▸ **RECORDS PROVIDED**:
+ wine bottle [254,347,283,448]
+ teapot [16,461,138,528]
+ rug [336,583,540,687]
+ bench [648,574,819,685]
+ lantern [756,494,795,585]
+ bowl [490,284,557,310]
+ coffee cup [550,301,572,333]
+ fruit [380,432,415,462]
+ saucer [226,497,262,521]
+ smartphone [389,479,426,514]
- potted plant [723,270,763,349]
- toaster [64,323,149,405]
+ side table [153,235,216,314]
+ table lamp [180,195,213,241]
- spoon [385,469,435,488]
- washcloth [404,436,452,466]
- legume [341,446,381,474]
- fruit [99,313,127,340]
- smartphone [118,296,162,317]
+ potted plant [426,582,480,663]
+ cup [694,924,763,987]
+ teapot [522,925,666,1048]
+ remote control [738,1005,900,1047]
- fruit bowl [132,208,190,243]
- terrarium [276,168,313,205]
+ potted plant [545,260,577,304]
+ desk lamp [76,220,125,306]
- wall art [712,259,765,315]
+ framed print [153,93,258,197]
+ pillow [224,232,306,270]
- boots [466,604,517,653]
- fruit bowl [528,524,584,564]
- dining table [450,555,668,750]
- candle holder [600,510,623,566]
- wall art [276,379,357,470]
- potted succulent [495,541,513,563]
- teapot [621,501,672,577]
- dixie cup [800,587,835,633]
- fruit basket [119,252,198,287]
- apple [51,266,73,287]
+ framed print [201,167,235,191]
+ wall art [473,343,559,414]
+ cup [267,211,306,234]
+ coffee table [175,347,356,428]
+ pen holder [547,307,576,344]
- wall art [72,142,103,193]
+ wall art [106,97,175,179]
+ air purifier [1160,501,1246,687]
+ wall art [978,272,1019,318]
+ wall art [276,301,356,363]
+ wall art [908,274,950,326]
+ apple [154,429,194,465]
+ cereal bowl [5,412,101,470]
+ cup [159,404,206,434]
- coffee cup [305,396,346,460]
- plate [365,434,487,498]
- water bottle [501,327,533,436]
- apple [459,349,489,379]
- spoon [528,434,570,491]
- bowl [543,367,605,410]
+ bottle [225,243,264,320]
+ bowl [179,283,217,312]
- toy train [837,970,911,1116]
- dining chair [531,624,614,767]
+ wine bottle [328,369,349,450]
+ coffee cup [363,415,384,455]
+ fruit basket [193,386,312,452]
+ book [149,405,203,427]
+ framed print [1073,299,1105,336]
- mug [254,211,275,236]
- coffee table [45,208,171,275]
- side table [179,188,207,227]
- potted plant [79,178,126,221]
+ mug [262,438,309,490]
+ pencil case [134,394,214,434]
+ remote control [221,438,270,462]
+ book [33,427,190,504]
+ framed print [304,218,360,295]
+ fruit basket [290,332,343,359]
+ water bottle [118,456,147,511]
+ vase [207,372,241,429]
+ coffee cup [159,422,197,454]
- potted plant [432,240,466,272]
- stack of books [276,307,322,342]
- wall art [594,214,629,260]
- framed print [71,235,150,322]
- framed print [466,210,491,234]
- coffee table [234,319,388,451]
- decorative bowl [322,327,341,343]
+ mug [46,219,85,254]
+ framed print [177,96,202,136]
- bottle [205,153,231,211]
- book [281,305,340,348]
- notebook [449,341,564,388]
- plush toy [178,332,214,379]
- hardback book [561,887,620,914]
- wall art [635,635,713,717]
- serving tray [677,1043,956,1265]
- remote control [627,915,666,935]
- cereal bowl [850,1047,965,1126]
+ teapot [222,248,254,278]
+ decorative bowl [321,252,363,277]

▸ **WHAT YOU HAVE TO DO**: Exactly the lines from the one holding "- bowl [543,367,605,410]" through the end of the records above are to be returned, and nothing else.

▸ **YOUR SOLUTION**:
- bowl [543,367,605,410]
+ bottle [225,243,264,320]
+ bowl [179,283,217,312]
- toy train [837,970,911,1116]
- dining chair [531,624,614,767]
+ wine bottle [328,369,349,450]
+ coffee cup [363,415,384,455]
+ fruit basket [193,386,312,452]
+ book [149,405,203,427]
+ framed print [1073,299,1105,336]
- mug [254,211,275,236]
- coffee table [45,208,171,275]
- side table [179,188,207,227]
- potted plant [79,178,126,221]
+ mug [262,438,309,490]
+ pencil case [134,394,214,434]
+ remote control [221,438,270,462]
+ book [33,427,190,504]
+ framed print [304,218,360,295]
+ fruit basket [290,332,343,359]
+ water bottle [118,456,147,511]
+ vase [207,372,241,429]
+ coffee cup [159,422,197,454]
- potted plant [432,240,466,272]
- stack of books [276,307,322,342]
- wall art [594,214,629,260]
- framed print [71,235,150,322]
- framed print [466,210,491,234]
- coffee table [234,319,388,451]
- decorative bowl [322,327,341,343]
+ mug [46,219,85,254]
+ framed print [177,96,202,136]
- bottle [205,153,231,211]
- book [281,305,340,348]
- notebook [449,341,564,388]
- plush toy [178,332,214,379]
- hardback book [561,887,620,914]
- wall art [635,635,713,717]
- serving tray [677,1043,956,1265]
- remote control [627,915,666,935]
- cereal bowl [850,1047,965,1126]
+ teapot [222,248,254,278]
+ decorative bowl [321,252,363,277]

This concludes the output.